Some form of failure is inevitable, it is part of the process, and it’s time we start celebrating failure’s ability to grow us.  Instead of being overcome by disappointment, we should pursue failure’s overwhelming ability to teach us new lessons, grow and build us and open our eyes to unexpected outcomes. The sooner we accept this, the quicker we succeed.

“Success is not final, failure is not fatal, it is the courage to continue that counts” – Winston Churchill

Failure enhances success

Ultimately, we want to get somewhere, so stopping at accepting and celebrating our failure is not the end. Once we have accepted our failure and learnt our lesson, we need to pick ourselves up and implement these learnings. By addressing our findings, we are able to amend our solution/ approach, which results in a more suitable, valuable and innovative outcome. This is quite possibly the supreme definition of success. This feedback loop of failure inputting into our process needs to become an iterative process of learning and innovating if we want to succeed.
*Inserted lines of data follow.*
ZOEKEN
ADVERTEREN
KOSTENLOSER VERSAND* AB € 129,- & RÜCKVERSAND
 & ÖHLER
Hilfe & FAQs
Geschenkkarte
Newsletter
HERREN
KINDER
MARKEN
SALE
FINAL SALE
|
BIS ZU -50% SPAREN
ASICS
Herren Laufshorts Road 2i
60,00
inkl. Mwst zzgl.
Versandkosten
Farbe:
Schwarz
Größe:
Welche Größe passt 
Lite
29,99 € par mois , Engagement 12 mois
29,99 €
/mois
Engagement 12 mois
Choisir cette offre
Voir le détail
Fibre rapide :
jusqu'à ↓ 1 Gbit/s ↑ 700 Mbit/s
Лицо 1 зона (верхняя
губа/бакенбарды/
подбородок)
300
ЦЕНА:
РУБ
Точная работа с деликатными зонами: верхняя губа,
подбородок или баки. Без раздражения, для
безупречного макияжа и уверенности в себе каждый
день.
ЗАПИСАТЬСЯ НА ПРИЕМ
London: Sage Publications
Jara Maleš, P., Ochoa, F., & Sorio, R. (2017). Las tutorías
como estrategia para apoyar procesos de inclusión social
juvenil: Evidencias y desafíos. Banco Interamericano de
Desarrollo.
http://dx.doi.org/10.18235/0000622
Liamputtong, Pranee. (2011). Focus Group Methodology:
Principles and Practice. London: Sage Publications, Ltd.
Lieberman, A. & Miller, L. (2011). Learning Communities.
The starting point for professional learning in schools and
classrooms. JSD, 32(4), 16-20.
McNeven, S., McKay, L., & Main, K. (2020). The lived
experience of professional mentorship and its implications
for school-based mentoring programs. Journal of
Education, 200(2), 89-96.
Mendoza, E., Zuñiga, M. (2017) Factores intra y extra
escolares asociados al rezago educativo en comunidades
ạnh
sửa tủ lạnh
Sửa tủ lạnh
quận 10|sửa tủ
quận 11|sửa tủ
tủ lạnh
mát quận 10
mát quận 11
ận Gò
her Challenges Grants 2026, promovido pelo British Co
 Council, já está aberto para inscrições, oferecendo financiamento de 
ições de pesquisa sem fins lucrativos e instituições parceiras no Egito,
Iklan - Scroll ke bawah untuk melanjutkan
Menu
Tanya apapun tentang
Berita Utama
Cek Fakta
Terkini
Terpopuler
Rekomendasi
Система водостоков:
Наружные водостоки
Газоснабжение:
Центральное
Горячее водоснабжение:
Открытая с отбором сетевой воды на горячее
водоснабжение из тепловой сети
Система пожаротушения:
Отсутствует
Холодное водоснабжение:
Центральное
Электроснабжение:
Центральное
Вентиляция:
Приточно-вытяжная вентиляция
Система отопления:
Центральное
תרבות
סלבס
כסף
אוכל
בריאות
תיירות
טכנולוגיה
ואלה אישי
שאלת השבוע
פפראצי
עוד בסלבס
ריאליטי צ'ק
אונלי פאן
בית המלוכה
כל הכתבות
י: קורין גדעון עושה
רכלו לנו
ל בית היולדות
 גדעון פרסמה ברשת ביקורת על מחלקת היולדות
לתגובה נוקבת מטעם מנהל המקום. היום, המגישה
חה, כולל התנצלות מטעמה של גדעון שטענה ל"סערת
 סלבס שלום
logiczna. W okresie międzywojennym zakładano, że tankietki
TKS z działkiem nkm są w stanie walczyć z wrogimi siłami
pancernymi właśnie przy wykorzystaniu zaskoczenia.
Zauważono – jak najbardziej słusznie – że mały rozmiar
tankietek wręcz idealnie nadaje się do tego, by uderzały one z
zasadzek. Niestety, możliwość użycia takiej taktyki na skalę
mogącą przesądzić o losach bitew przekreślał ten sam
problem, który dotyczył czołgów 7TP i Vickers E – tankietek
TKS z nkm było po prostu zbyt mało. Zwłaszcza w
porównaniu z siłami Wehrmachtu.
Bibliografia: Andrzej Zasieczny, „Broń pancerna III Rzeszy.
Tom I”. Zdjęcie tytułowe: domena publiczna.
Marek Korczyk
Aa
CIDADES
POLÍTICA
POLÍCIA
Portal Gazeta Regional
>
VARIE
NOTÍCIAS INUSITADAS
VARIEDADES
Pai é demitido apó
Failure helps us succeed but understanding that we live in an ever-changed world that is ever-pressing for faster delivery, we know that we don’t have time to stay in a state of failure. The faster we move through the iterative process of acknowledging the failures and building them into the solution, the faster the movement toward success. Let’s not wait for another solution to be perfect, only to find out when going live that it is either redundant, not suitable or already delivered by a competitor. We need to fail fast and learn quickly if we want to succeed. Once again, we see the powerful relationship between failure and success.

Let’s put this into action

From now we need to start setting an example for the next generation that failure is inevitable yet imperative in our pursuit of success. We can do this by adjusting the way we approach any of life or work’s problems. Instead of working and waiting until the solution is at a perceived level of perfection before going live, rather we need to adopt an agile approach and get our “good enough” solution out. By getting our “good enough” solution out, we quickly learn lessons from any failures that this may result in and build those findings into our next iteration. This enables a more suitable and value-adding solution with every iteration. This is the approach which removes the negative stigma around failure and rather positions it as the opportunity to learn and grow in order to deliver a successful solution! So be brave and believe in the importance of failure in pursuing success.